What if we induced a coma in PTSD patients and woke them up pretending it was a simulation?
12 replies, posted
Would it remove the trauma? It's like if somebody pretends to be a serial killer and pranks their friends, but then reveals the ketchup and manequins, does it make the traumatic experience dissipate?
What do you guys think? All morals set aside of course.
[QUOTE=Pretermit;47882527]Would it remove the trauma? It's like if somebody pretends to be a serial killer and pranks their friends, but then reveals the ketchup and manequins, does it make the traumatic experience dissipate?
What do you guys think? All morals set aside of course.[/QUOTE]
There could be some problems you can't quite explain such as if they are missing limbs or a close friend is missing.
That would probably make it worse, especially considering PTSD can cause paranoia and your literally trying to treat them by lieing to them.
"It's okay Steve, you only [I]thought[/I] you were torturing all of those unarmed civilians in 'nam."
The next great psychologist right here folks
I feel like you'd make it worse. It's psychological trauma, not a mind trick.
it'd probably be a good idea to go ahead and induce a coma into the part of your brain that came up with this idea, man, cause it's terrible.
the person would still get flashbacks, but instead of helping them think "well shit, it was just a simulation", they'd be haunted by how realistic the flashbacks seem and it'd trip them out even more
Yeah, the guy will eventually get reminded about it and come to realize it was real sometime later anyway and the entire plan is totally foiled.
That's not how PTSD works at all. Jesus.
No, it wouldn't help. Do you also, by any chance, think that PTSD makes you automatically try to kill people after a certain amount of time?
Seems that, as kiloy mentioned, it would be sort of hard to explain physical changes as well as hide anyone from you who may 'trigger' flashbacks (lolo). Such a thing would boil down to isolating the intended patient, and would just be inefficient overal considering the damage and physical change has already been done.As Ov; said, odds are it would just make it worse.
Just wondering if lying would somehow become a therapy of sorts now. Can you lie to yourself and thusfix issues? The fake it till you make it statement comes into min. Not trying to be a pseudo intellectual, just curious as to what others (apart from loopoo, Daniel and SuperPlamz) have to say about it.
[QUOTE=Pretermit;47884550]
Just wondering if lying would somehow become a therapy of sorts now. Can you lie to yourself and thusfix issues? The fake it till you make it statement comes into min. it.[/QUOTE]
Read up on repressed memories. Lies generally make things far worse.
Don't some people get traumatised by dreams? I don't think it matters if they think it was real or not.
[QUOTE=Jimesu_Evil;47884817]Don't some people get traumatised by dreams? I don't think it matters if they think it was real or not.[/QUOTE]

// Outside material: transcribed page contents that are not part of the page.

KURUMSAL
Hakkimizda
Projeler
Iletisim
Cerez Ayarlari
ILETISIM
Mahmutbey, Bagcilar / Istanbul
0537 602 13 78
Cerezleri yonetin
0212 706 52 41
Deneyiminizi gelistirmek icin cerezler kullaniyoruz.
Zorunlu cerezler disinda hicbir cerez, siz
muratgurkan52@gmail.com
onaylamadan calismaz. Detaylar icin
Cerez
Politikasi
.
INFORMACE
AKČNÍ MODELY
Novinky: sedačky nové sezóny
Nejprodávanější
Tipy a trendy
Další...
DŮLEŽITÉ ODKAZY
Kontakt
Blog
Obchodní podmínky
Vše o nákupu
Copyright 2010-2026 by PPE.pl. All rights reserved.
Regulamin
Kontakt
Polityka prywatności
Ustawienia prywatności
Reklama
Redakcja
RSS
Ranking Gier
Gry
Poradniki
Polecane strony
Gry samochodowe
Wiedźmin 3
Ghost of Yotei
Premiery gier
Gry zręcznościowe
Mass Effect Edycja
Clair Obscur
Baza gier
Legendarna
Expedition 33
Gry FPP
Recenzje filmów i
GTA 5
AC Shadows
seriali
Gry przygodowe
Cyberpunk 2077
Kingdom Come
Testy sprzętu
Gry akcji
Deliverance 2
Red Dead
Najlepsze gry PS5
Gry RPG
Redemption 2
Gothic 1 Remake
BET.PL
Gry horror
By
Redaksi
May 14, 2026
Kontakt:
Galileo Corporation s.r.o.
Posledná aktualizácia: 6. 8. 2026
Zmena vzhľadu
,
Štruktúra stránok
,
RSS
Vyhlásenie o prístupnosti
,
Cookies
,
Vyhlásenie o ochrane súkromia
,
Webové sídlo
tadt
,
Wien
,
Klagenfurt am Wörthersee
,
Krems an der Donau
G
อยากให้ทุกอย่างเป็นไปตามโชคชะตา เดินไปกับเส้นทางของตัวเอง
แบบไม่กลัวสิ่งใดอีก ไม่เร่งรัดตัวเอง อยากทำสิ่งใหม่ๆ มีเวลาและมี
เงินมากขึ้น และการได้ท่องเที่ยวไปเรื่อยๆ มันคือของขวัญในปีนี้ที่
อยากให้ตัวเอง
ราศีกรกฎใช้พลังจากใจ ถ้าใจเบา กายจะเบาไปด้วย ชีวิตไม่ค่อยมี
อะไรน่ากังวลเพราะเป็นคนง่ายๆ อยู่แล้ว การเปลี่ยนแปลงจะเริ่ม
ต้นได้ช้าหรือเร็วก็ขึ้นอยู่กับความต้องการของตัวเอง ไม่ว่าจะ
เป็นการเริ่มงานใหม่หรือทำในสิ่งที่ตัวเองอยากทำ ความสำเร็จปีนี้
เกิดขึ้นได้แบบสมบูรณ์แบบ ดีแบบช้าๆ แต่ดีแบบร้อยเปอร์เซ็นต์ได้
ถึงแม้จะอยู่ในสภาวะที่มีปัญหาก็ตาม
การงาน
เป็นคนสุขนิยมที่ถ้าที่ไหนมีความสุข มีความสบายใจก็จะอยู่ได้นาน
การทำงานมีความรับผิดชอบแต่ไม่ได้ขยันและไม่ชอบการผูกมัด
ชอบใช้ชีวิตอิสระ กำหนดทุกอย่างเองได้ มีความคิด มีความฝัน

True, but is it ever enough to get PTSD?
As for repressed dreams, those are repressed with the knowledge of them being repressed, are they not? If all liability and reality was figuratively thrown away by the patient in regards to his experience, would that not ease his anxiety? I am talking about 100% doubtless about it being a lie. If that was even possible (I am aware it is not).